LEFT OUTER JOIN areas a2 ON NOT a1.id = a2.id 
                            AND intersects(a2.geomm, a1.geomm)

but only where the geometries intersect and the ids are not the same, otherwise we end up with the same record twice for each polygon. We are also using a LEFT OUTER JOIN so that we include the records that don't join i.e have no neighbours.

In the select part:

SELECT COALESCE(SUM(a2.pop),0) as pop_neighbours, 
            a1.pop, 
            a1.name, 
            a1.id, 
            a1.geomm

we are using COALESCE in order to convert the NULLS (no neighbours) into a 0 otherwise they just stay NULL.

Then we just GROUP BY a1.id so that we get a single record for each polygon.

0
2

Another way to do this is in GRASS (using the GRASS toolbox or directly in GRASS). In the example below, the layer EA is a vector layer with countries and in the attribute table a column with the population per country. See this post for a more detailed explanation.
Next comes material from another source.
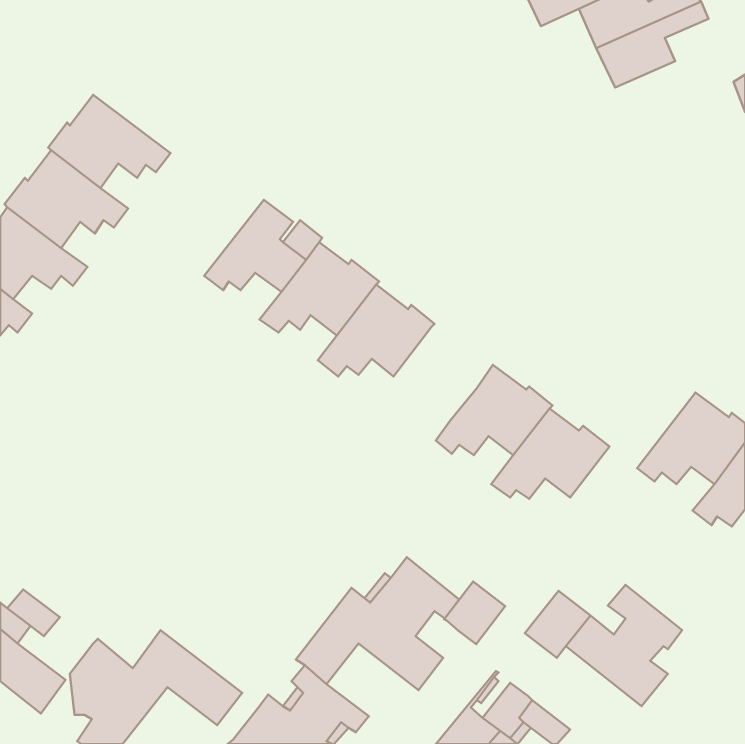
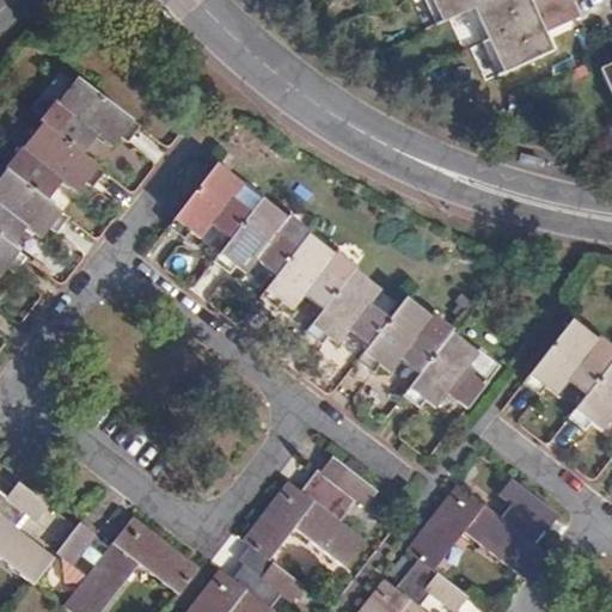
building: none -> [306,268,391,344]
building: [444,581,505,644] -> [406,519,457,570]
Step 1) Create new layer with attribute table linked to boundaries, with two columns with IDs of polygons bordering the boundary line on the left and right respectively

v.category EA out=EAc layer=2 type=boundary option=add
v.db.addtable EAc layer=2 col="left integer,right integer"
v.to.db EAc option=sides col=left,right layer=2 type=boundary

Step 2) Run a SQL to create a table which links the country IDs with the sum of the population of all neighboring countries:

db.execute sql="CREATE TABLE tmp AS
SELECT ID, sum(pop) as population FROM (
SELECT DISTINCT EAc_2.left as ID, EAc.pop as pop
FROM EAc_2
LEFT JOIN EAc ON EAc_2.right = EAc.cat
WHERE EAc_2.left > -1 AND EAc_2.right > -1
UNION
SELECT DISTINCT EAc_2.right as ID, EAc.pop as pop
FROM EAc_2
LEFT JOIN EAc ON EAc_2.left = EAc.cat
WHERE EAc_2.left > -1 AND EAc_2.right > -1
) GROUP BY ID"

Step 3) Join the new table tmp with the original attribute table.
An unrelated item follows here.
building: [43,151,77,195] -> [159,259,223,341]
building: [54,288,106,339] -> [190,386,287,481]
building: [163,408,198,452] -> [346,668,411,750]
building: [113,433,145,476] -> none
v.db.join map=EA@ConsStat layer=1 column=cat otable=tmp ocolumn=ID

The attribute table of your vector layer should now have an extra column with summed population of all neighboring countries.

2

Great answer by @Nathan. I tried doing this using pyqgis and shapely. Check out this post to download the scirpt and run it in QGIS. An advantage of this method would be that you get the results as part of the attribute table.
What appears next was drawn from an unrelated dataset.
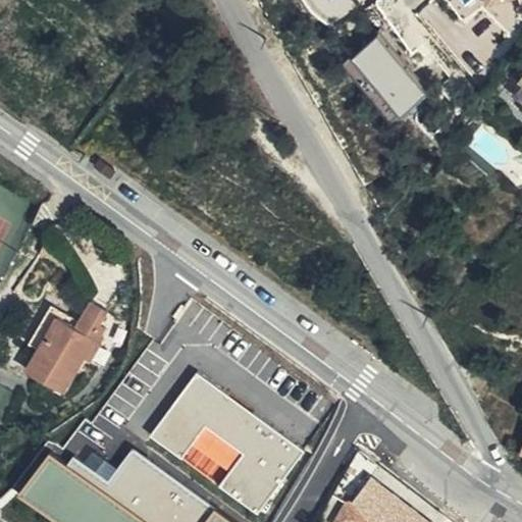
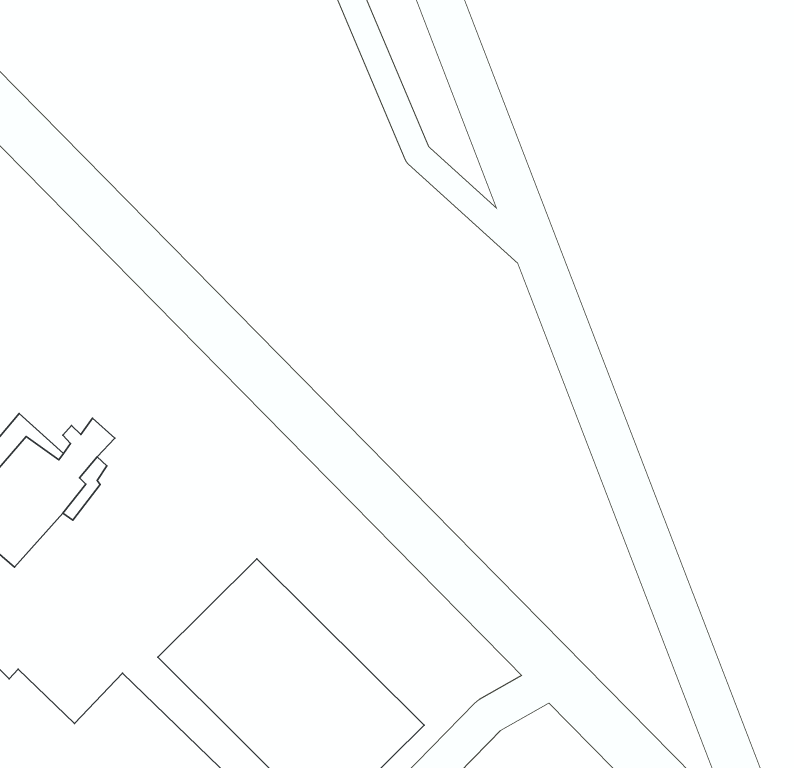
building: [354,34,426,111] -> none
enter image description here

2
  • as at 26/07/2024 the link @PolyGeo supplied is broken, here's the new one spatialthoughts.com/2019/05/23/neighbor-polygons-aggregate-qgis Commented Jul 26 at 6:38
  • @AndrewTice The link I supplied was to the answer by NathanW. The one you are referencing was supplied by spatialthoughts. In any event, if a link is broken and you know how to fix it, simply use an edit to do that.